◆ **Extracted text**:
Use the following code to add electrodes for an array with 4 shanks and 3 channels per shank.

In [None]:
nwbfile.add_electrode_column(name='label', description='label of electrode')

nshanks = 4;
nchannels_per_shank = 3;
electrode_counter = 0
device = nwbfile.create_device(
 name='array',
 description='the best array',
 manufacturer='Probe Company 9000'
)
for ishank in range(nshanks):
 # create an electrode group for this shank
 electrode_group = nwbfile.create_electrode_group(
 name='shank{}'.format(ishank),
 description='electrode group for shank {}'.format(ishank),
 device=device,
 location='brain area'
 )
 # add electrodes to the electrode table
 for ielec in range(nchannels_per_shank):
 nwbfile.add_electrode(
 x=5.3, y=1.5, z=8.5, imp=np.nan,
 location='unknown', 
 filtering='unknown',
 group=electrode_group,
 label='shank{}elec{}'.format(ishank, ielec)
 )
 electrode_counter += 1

Like for the trials table, we can view the electrodes table in tabular form by converting it to a pandas dataframe.

In [None]:
df = nwbfile.electrodes.to_dataframe()
df

## Links
In the above loop, we created `ElectrodeGroup` objects in the `NWBFile`, and when we added an electrode to the `NWBFile`, we passed in the `ElectrodeGroup` object for the required `'group'` argument. This creates a reference from the `electrodes` table to individual `ElectrodeGroup` objects, one per row (electrode).

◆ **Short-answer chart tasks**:
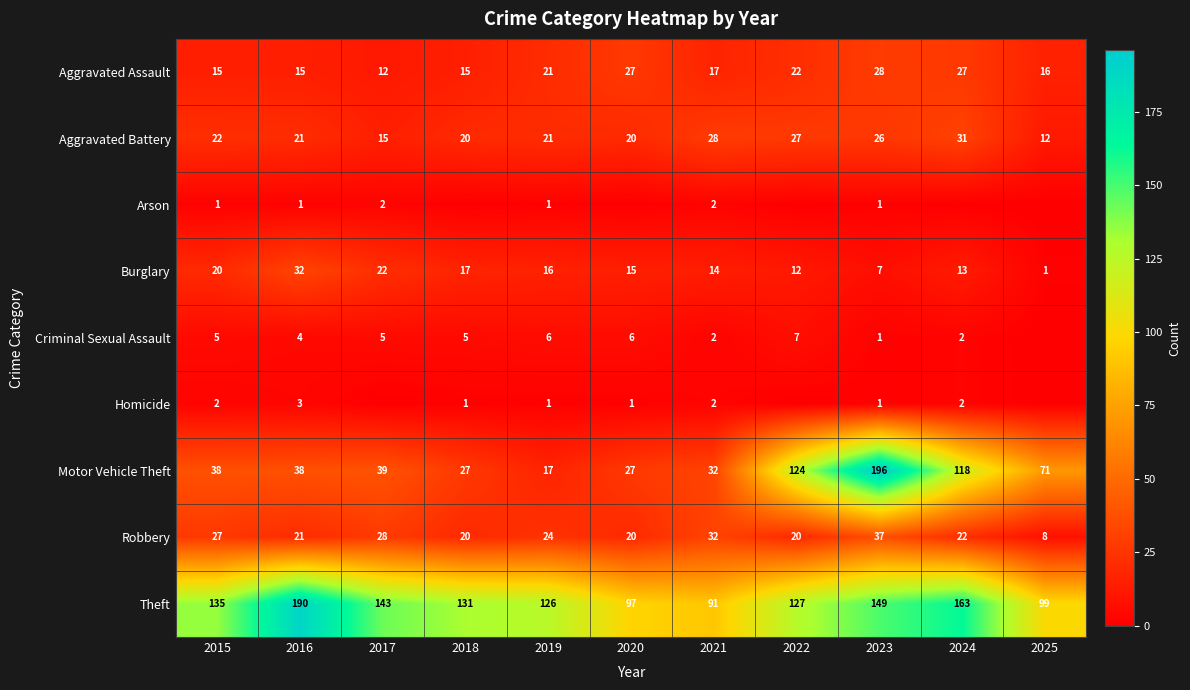

Which category has the highest value across all series?

2023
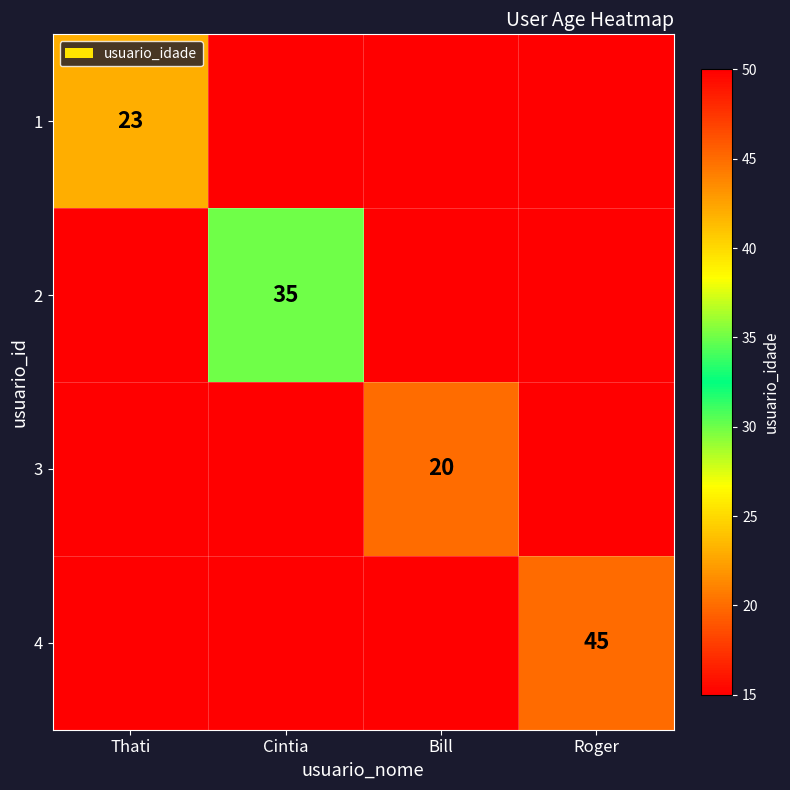

The value of 2 at Cintia is 35. True or false?

True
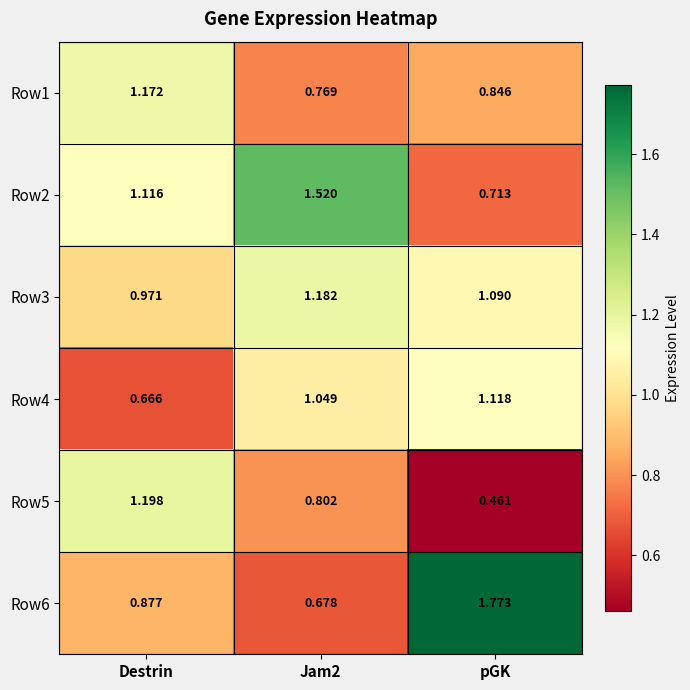

At which label does Row3 reach its minimum?

Destrin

◆ **Exercises to complete**:
1. In the electrode tutorial, which manufacturer is specified for the device named 'array'?
2. Restate the paragraph of the electrode tutorial beginning "In the above loop" more concisely, keeping its main facts.
3. Extract the passage of the electrode tutorial starting at "Like for the" and ending at "df = nwbfile.electrodes.to_dataframe()".
The records have no connection to the electrode tutorial.

◆ **Responses**:
1. Probe Company 9000.

2. The loop created `ElectrodeGroup` objects in the `NWBFile`, and each electrode added to the `NWBFile` received an `ElectrodeGroup` object as its required `'group'` argument. This links each row (electrode) of the `electrodes` table to an individual `ElectrodeGroup` object.

3.
Like for the trials table, we can view the electrodes table in tabular form by converting it to a pandas dataframe.

In [None]:
df = nwbfile.electrodes.to_dataframe()